- [Testo fornito]
· · ·

In particolare, lamentava la durata irragionevole del procedimento, in quanto, dopo una decisione del TAR di difetto di giurisdizione, annullata con rinvio nell’anno 2005 dal Consiglio di Giustizia Amministrativa, non era intervenuto alcun provvedimento.
La Corte d’appello, con decreto depositato il 9 dicembre 2009, ritenuto che, rispetto ad una durata ragionevole di tre anni, il procedimento amministrativo si fosse protratto per ulteriori sette anni e nove mesi, liquidava per il danno non patrimoniale complessivi Euro 7.000,00 oltre interessi legali e spese del procedimento.
Avverso tale decreto il Ministero dell’Economia e delle Finanze ha proposto ricorso, formulando due motivi.
Resiste il M. con controricorso, illustrato da memoria.
Motivi della decisione
Preliminarmente deve rilevarsi che, con riferimento al termine per proporre impugnazione, deve trovare applicazione, trattandosi di giudizio instaurato in epoca successiva al 4 luglio 2009, data di entrata in vigore della L. 18 giugno 2009, n. 69, l’art. 327 c.p.c. nella formulazione modificata da tale novella, che ha fra l’altro sostituito al termine annuale dalla pubblicazione della sentenza, indipendentemente – come nella specie – dalla notificazione, quello semestrale.

· · ·

- [Righe provenienti da una fonte di dati]
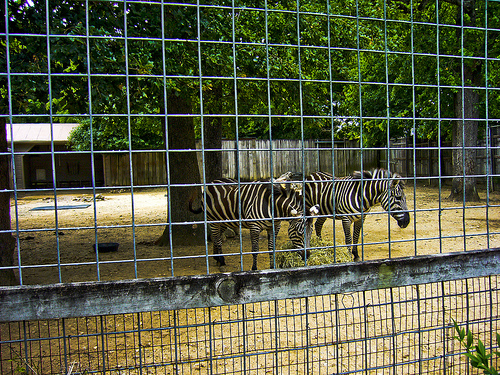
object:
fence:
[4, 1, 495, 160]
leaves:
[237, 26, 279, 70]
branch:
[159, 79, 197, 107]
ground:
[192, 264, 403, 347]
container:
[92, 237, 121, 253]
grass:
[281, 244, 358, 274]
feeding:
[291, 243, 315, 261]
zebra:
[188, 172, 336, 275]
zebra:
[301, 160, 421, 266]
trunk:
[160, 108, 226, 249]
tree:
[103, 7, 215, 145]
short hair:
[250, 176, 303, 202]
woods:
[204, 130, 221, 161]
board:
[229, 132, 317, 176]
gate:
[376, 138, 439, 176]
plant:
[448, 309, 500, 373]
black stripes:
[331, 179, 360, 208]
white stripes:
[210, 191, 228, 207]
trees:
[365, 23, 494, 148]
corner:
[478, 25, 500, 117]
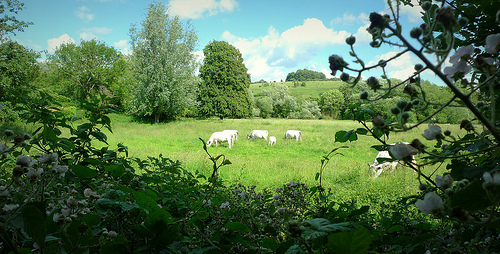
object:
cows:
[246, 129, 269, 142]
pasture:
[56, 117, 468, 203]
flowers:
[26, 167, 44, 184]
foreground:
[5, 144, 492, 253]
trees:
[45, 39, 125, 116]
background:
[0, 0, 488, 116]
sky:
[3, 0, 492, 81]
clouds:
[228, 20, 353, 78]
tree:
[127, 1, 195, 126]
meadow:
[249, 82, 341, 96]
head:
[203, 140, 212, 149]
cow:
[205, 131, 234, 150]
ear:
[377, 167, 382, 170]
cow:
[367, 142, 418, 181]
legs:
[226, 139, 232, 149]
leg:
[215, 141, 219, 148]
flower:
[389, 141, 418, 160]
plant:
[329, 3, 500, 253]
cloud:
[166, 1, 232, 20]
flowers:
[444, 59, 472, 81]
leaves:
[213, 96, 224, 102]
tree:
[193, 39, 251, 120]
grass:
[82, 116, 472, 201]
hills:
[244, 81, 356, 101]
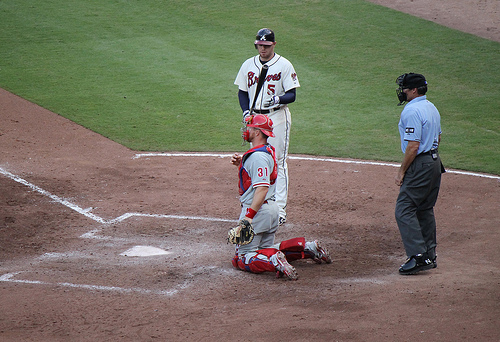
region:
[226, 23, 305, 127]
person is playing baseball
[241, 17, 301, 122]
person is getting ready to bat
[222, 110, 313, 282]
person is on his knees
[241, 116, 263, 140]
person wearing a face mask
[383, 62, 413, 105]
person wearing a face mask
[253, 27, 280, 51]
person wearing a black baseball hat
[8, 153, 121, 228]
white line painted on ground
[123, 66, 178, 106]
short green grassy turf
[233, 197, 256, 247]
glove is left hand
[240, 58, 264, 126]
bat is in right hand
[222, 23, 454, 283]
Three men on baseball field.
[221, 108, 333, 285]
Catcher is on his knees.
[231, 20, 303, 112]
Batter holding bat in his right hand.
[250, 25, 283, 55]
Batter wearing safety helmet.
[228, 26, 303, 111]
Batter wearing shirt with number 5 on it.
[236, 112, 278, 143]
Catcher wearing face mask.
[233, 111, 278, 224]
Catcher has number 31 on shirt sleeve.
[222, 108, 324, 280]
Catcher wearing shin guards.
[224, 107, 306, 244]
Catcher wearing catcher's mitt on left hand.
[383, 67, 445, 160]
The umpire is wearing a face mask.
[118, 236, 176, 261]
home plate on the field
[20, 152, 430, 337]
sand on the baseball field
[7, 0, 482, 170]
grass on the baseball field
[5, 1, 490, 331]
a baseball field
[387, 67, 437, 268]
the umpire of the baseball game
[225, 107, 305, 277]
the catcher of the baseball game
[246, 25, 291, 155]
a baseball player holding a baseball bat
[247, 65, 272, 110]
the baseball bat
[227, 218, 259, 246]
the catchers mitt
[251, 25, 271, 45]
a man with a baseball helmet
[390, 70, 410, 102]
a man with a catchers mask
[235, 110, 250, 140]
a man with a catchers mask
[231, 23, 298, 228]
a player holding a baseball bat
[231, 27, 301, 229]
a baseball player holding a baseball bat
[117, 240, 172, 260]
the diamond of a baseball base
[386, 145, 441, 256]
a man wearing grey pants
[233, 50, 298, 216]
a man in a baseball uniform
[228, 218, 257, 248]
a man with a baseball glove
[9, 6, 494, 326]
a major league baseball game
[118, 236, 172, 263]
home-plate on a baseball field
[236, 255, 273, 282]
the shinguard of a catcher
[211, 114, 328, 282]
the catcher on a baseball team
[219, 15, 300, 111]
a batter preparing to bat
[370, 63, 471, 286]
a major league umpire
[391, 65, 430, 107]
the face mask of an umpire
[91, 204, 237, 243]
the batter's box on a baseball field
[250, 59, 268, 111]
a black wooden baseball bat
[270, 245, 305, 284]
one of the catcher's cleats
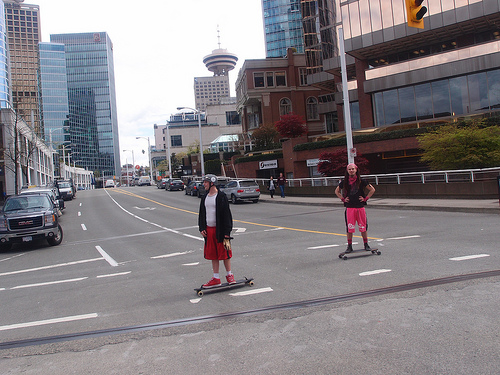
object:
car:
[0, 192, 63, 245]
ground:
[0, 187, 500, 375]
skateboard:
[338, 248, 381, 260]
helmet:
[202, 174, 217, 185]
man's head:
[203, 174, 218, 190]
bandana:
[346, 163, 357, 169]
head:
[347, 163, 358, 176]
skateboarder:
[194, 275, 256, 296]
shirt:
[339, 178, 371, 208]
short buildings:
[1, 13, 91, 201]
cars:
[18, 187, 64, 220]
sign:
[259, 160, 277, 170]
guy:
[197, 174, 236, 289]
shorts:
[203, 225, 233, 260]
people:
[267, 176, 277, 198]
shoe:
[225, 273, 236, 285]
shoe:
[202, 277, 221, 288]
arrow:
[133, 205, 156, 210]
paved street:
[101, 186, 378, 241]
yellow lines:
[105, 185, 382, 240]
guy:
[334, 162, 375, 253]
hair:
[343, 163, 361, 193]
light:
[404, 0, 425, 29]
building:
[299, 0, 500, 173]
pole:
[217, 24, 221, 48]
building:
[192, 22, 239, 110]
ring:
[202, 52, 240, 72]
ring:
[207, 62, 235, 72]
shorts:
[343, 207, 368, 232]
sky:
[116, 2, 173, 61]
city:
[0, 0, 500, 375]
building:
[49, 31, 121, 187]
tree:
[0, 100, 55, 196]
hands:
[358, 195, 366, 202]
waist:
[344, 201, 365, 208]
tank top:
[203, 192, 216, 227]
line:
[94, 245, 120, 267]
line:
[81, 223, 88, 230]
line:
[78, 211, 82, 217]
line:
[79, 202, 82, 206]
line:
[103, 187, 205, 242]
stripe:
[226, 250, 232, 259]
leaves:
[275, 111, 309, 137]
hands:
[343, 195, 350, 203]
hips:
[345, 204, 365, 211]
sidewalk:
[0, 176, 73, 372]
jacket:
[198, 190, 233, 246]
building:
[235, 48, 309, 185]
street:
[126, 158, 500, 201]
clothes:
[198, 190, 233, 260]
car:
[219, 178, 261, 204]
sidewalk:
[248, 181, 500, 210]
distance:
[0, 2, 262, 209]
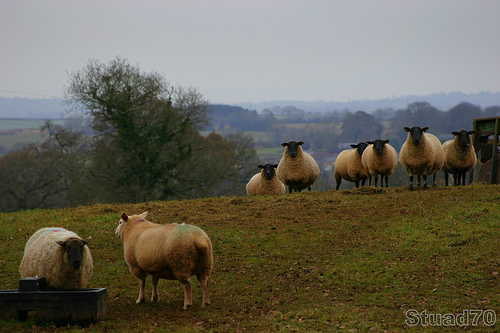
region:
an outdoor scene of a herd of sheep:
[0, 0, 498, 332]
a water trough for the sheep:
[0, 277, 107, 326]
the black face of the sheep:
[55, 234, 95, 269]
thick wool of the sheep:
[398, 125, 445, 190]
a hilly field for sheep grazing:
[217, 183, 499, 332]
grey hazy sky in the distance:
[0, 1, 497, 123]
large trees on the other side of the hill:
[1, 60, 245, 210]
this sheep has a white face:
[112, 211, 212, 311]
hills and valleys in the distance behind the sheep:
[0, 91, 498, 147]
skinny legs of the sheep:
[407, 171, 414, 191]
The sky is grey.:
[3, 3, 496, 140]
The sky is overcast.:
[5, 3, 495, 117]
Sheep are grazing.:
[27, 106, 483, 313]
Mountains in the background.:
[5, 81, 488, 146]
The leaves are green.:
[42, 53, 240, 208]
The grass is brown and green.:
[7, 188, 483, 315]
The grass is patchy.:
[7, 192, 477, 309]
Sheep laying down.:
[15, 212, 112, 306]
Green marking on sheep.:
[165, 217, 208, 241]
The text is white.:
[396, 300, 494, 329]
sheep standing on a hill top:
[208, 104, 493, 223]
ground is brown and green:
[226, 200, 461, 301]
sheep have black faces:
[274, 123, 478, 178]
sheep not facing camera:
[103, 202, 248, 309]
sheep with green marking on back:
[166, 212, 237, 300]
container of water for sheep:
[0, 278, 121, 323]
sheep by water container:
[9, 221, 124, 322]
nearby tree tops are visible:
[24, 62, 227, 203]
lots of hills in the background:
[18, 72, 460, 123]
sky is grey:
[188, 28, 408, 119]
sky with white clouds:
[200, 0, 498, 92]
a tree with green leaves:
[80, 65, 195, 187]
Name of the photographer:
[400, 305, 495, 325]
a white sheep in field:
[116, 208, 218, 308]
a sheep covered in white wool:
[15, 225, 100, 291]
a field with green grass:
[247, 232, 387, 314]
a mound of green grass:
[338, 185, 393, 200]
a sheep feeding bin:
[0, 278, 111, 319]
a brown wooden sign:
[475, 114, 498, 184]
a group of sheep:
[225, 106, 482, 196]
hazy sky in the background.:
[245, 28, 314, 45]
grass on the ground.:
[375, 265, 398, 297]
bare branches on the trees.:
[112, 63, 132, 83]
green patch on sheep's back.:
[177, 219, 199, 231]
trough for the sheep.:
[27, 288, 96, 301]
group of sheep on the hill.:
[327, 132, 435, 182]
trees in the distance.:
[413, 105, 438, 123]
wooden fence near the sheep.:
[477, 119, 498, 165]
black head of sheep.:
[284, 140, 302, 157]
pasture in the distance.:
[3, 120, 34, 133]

· · ·

- [Cosa occorre] Fornisca il seguito del testo sul ricorso per la durata irragionevole del procedimento, riprendendo subito dopo l'ultima frase riportata.

- [Risultato dell'esercizio]
Deve pertanto rilevarsi come, a fronte di un decreto depositato in data 9 dicembre 2009, la notificazione del ricorso, richiesta in data 11 giugno 2010, sia tardiva rispetto al termine di sei mesi, maturato mercoledì 9 giugno 2010.
L’inosservanza del termine previsto a pena di decadenza determina l’inammissibilità del ricorso.
Le spese seguono la soccombenza, e si liquidano come in dispositivo.
P.Q.M.
Dichiara inammissibile il ricorso e condanna il Ministero dell’Economia e delle Finanze al pagamento delle spese processuali relative al presente giudizio di legittimità, liquidate in Euro 965,00, di cui Euro 100,00 per esborsi, oltre alle spese generali e agli accessori come per legge.
Così deciso in Roma, nella Camera di consiglio della Sesta Sezione Civile, il 6 giugno 2012.